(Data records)
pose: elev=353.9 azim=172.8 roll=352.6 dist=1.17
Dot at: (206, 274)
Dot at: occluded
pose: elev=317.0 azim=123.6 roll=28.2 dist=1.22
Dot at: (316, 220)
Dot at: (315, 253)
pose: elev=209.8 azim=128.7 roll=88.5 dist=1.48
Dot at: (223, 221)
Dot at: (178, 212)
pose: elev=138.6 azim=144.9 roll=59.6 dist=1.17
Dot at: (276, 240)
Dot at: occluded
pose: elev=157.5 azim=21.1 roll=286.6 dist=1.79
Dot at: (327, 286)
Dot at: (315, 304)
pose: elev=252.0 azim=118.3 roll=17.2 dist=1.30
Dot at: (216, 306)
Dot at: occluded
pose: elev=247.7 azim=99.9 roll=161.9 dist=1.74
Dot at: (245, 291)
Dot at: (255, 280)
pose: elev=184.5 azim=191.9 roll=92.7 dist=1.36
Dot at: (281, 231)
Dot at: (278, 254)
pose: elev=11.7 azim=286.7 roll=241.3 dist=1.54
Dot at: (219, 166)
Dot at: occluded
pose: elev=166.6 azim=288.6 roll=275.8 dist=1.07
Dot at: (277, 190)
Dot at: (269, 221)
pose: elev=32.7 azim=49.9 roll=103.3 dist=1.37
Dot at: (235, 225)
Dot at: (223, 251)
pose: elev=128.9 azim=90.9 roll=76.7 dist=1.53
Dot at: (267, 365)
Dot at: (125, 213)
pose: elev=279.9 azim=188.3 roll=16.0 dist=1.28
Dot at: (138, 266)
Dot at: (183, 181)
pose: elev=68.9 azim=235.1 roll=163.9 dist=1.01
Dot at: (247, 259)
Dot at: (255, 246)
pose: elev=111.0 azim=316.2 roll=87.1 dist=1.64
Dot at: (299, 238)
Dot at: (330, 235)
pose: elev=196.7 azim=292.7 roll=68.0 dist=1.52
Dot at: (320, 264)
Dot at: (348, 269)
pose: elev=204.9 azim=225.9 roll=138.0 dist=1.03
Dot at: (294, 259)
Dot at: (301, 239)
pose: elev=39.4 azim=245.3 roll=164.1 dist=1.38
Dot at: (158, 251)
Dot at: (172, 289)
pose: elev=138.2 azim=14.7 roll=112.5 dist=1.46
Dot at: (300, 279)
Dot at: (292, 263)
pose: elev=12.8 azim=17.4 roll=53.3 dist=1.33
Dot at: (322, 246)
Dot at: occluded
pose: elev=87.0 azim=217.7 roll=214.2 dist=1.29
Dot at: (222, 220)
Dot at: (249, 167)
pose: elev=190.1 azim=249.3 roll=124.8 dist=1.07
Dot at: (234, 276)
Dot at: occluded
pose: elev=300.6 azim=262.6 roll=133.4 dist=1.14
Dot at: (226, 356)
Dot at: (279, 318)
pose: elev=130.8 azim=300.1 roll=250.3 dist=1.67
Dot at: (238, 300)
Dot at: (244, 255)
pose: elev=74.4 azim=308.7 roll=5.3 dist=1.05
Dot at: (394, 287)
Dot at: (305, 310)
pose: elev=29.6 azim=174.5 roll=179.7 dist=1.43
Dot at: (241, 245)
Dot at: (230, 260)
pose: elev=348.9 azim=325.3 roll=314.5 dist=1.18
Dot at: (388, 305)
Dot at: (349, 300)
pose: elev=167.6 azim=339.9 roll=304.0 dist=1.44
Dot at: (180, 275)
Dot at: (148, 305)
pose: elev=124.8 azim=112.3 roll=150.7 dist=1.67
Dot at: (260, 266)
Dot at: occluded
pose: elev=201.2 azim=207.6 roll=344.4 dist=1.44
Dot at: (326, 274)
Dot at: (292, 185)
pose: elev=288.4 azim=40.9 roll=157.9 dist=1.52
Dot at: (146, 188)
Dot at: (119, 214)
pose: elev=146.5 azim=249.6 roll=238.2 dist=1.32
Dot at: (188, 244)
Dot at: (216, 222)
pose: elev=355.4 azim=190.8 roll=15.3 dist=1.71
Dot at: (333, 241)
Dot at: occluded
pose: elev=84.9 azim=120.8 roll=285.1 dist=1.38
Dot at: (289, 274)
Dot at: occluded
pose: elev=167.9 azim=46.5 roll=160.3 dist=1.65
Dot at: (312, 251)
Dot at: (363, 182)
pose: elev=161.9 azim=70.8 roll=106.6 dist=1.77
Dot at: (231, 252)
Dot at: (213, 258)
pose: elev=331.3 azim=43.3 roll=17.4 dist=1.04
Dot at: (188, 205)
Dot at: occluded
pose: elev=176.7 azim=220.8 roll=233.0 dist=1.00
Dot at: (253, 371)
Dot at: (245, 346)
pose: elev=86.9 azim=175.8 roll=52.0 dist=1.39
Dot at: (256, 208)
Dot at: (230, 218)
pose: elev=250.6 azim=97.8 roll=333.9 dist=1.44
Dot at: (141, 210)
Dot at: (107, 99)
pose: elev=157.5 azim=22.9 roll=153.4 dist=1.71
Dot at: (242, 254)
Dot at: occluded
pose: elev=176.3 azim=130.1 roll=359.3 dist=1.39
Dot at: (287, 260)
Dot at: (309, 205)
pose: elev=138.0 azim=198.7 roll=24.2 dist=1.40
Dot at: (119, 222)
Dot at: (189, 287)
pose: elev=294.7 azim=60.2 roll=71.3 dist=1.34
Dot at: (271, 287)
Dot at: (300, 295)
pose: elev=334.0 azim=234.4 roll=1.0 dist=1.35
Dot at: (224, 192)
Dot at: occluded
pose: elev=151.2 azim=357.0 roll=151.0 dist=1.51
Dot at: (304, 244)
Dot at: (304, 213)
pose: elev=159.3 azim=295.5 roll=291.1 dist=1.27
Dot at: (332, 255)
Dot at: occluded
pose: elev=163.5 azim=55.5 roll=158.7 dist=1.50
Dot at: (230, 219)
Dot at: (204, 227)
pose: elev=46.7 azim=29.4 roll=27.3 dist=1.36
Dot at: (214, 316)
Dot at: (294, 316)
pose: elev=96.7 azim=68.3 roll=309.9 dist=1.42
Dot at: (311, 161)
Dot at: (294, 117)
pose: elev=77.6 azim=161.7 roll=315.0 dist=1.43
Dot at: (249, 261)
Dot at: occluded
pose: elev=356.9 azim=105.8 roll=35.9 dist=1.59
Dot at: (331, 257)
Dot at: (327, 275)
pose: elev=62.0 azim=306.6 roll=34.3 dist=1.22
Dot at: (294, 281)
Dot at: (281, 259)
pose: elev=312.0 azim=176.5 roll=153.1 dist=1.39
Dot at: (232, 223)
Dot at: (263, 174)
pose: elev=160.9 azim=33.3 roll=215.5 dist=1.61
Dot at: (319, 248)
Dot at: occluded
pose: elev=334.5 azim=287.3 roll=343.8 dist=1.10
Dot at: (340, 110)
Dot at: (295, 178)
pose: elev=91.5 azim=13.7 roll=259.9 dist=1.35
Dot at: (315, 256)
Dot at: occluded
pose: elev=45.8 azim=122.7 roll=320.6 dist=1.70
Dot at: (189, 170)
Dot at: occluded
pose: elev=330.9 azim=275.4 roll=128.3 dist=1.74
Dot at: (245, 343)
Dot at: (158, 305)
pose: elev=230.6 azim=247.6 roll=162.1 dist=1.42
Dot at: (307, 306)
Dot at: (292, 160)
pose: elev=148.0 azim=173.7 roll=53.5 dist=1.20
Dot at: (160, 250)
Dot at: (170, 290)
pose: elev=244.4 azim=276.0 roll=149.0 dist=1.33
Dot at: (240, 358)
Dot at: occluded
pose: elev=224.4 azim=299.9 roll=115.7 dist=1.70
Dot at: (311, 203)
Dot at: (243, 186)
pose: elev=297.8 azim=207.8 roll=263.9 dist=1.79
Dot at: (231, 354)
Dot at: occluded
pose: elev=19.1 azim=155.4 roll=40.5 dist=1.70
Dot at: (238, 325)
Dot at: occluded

Stated task | Copy out the material from the line containing "pose: elev=176.7 azim=220.8" through the line containing "Dot at: (189, 287)", with both of those lines included.

Answer below |
pose: elev=176.7 azim=220.8 roll=233.0 dist=1.00
Dot at: (253, 371)
Dot at: (245, 346)
pose: elev=86.9 azim=175.8 roll=52.0 dist=1.39
Dot at: (256, 208)
Dot at: (230, 218)
pose: elev=250.6 azim=97.8 roll=333.9 dist=1.44
Dot at: (141, 210)
Dot at: (107, 99)
pose: elev=157.5 azim=22.9 roll=153.4 dist=1.71
Dot at: (242, 254)
Dot at: occluded
pose: elev=176.3 azim=130.1 roll=359.3 dist=1.39
Dot at: (287, 260)
Dot at: (309, 205)
pose: elev=138.0 azim=198.7 roll=24.2 dist=1.40
Dot at: (119, 222)
Dot at: (189, 287)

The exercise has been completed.